Plain-text document sources:
══════════
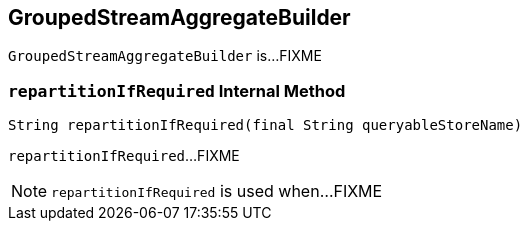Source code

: == [[GroupedStreamAggregateBuilder]] GroupedStreamAggregateBuilder

`GroupedStreamAggregateBuilder` is...FIXME

=== [[repartitionIfRequired]] `repartitionIfRequired` Internal Method

[source, java]
----
String repartitionIfRequired(final String queryableStoreName)
----

`repartitionIfRequired`...FIXME

NOTE: `repartitionIfRequired` is used when...FIXME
══════════
REQUEST: This exercise asks for the line with "[source, java]" and all lines after it through the end of the records above, retyped exactly and with nothing else.

FINAL ANSWER:
[source, java]
----
String repartitionIfRequired(final String queryableStoreName)
----

`repartitionIfRequired`...FIXME

NOTE: `repartitionIfRequired` is used when...FIXME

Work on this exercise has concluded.